Só agora as nossas autarquias estão a recorrer a arqueólogos para aprofundar o conhecimento da história das nossas terras... E tudo começou com um projeto de tanatório que se queria construir no local: vd. aqui:

https://cm-lourinha.pt/19002/campanha-arqueologica-de-sao-lourenco-dos-francos-superou-largamente-as-expetativas

Anónimo disse...

Caso para dizer: ainda pouco mais que menino, eras já poeta. Pois é, ninguém aprende a ser poeta, já se nasce ou não com esse dom, depois pode-se aprender mais ou ficar por aí, o tempo e a tua vida académica deram-te o resto.
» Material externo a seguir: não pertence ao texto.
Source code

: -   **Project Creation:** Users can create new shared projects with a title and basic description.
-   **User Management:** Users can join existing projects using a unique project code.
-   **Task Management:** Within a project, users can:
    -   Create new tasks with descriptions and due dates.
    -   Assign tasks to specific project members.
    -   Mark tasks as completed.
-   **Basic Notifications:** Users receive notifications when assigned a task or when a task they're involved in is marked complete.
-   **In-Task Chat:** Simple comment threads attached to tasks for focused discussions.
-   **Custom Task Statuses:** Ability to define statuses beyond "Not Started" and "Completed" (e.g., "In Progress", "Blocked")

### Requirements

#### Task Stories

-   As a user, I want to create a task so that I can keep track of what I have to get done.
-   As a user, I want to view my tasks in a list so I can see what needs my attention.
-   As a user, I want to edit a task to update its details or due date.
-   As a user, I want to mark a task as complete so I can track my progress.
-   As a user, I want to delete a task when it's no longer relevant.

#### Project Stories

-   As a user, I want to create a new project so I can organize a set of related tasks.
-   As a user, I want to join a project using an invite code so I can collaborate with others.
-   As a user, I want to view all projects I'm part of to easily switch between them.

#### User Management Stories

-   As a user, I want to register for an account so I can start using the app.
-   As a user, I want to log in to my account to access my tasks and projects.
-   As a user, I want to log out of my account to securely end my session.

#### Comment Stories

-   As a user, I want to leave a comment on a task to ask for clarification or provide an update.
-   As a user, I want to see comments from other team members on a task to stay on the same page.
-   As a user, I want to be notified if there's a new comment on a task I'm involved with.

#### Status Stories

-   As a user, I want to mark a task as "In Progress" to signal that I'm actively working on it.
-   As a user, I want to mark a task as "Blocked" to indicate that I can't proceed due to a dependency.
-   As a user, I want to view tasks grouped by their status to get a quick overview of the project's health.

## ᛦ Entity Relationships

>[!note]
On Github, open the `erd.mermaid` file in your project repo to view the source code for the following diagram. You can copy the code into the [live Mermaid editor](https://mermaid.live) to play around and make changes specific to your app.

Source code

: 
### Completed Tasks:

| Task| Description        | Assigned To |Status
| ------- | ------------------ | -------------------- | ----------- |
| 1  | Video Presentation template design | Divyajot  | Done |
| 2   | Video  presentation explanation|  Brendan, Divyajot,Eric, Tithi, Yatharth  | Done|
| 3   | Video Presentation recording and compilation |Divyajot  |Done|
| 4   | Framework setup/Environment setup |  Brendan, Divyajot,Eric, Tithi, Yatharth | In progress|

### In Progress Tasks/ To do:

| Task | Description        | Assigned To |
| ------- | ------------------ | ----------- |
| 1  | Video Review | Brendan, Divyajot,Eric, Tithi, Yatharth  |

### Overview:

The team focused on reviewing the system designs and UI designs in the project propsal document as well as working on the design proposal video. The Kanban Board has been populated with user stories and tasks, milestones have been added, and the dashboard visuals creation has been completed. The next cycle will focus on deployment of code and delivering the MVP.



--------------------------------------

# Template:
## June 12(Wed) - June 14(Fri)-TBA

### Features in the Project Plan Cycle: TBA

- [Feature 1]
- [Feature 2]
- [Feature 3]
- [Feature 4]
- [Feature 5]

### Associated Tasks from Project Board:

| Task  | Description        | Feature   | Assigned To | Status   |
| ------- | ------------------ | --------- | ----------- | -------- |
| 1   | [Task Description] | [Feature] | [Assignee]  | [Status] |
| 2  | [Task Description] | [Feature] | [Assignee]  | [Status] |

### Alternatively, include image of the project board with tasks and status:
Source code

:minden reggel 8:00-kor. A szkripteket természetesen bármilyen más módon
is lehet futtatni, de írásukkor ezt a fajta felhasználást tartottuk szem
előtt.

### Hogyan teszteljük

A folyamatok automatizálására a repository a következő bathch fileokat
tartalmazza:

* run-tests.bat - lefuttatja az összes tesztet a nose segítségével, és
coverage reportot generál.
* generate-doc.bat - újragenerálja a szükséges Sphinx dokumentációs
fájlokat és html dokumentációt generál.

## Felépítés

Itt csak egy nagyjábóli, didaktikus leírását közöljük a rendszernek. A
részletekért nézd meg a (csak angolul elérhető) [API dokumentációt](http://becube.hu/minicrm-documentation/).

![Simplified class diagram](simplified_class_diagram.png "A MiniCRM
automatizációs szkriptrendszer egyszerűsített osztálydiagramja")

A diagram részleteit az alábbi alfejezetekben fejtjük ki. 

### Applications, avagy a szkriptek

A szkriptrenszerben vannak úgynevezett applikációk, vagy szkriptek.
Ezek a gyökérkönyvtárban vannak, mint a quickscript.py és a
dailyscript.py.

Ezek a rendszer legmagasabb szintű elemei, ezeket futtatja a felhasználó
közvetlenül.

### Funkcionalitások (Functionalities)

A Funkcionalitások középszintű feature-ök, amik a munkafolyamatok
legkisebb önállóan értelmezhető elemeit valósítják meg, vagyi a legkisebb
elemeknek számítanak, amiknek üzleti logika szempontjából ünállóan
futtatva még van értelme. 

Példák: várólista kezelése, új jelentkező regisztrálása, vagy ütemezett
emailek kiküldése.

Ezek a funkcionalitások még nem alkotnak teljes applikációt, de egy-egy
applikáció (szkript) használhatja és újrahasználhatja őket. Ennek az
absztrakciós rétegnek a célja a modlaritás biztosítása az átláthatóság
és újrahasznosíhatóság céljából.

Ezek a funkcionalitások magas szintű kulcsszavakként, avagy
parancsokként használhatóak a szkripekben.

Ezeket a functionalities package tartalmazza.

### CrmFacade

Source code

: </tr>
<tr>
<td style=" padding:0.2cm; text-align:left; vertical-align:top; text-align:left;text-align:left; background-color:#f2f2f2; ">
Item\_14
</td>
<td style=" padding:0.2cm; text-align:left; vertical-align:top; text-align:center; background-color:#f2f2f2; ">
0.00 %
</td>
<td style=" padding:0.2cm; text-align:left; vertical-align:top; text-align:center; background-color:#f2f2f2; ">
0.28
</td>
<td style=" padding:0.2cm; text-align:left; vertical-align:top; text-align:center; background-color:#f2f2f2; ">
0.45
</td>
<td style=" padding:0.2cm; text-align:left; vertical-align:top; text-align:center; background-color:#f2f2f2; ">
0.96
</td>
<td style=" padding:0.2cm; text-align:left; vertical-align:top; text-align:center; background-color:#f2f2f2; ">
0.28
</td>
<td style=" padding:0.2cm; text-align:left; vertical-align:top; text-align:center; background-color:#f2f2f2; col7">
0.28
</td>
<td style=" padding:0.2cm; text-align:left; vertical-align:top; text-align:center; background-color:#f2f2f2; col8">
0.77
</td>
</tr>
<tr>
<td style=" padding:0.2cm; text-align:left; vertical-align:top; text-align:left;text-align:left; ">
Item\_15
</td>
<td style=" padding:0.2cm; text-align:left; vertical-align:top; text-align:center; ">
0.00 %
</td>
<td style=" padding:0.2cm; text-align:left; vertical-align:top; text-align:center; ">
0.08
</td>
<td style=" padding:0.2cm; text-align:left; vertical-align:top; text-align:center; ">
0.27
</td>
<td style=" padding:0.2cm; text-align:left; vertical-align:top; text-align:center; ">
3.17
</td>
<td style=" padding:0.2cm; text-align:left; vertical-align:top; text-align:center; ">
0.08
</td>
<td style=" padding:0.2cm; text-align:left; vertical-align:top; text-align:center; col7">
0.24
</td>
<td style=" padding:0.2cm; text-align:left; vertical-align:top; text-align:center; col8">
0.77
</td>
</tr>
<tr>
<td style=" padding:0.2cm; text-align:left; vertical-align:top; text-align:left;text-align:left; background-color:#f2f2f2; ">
Parabéns Luís por esse teu caminho bem precoce , pelo mundo das letras e contra os canhões da censura obscurantista.
Um grande abraço.

Carvalho de Mampatá

Tabanca Grande Luís Graça disse...

Quando era jovem (anos 60, até à tropa) só fazia "poesia livre", de acordo com as tendências da época... Lia bastante poesia, ficção, ensaios... Só há menos de 20 anos é que me aventurei pela quadra e pelo sone to... Comecei por escrever as "janeiras" da Escola Nacional de Saúde Pública da Universidade Nova de Lisboa", as "loas" à família de Candoz, versos de parabéns pelos aniversários da família e amigos, e por aí fora... Até por homenagem ao meu velhote, que esse, sim, tinha um talento natural para o versinho de ocasião, de improviso, brejeiro, pícaro, bem humorado...Tinha sempre uma história, uma anedota, um dito, um versinho, etc., para os amigos, clentes e conhecidos...

Já em Cabo Verde, expedicionário durante a II Guerra Mundial (1941/43), escrevia para a futura "cara-metade" (Maria da Graça, a minha mãe):

Desterrado nesta terra,
A saudade me consome,
Que Deus nos livre da guerra,
Já nos basta a sede e a fome.

Estou farto de engolir pó,
Nesta ilha abandonada,
Mas sinto-me menos só,
Quando penso em ti, minha amada.

Maria, minha cachopa,
Não me sais do pensamento,
Logo que eu saia da tropa,
Vou pedir-te em casamento.

Luís Henriques (c. 1942)

Alvorada > Opinião > 07/08/2020 14:48> Luís Henriques, uma figura popular lourinhanense

Anónimo disse...

Caro amigo!
O teu velhote deixou-te um bom legado.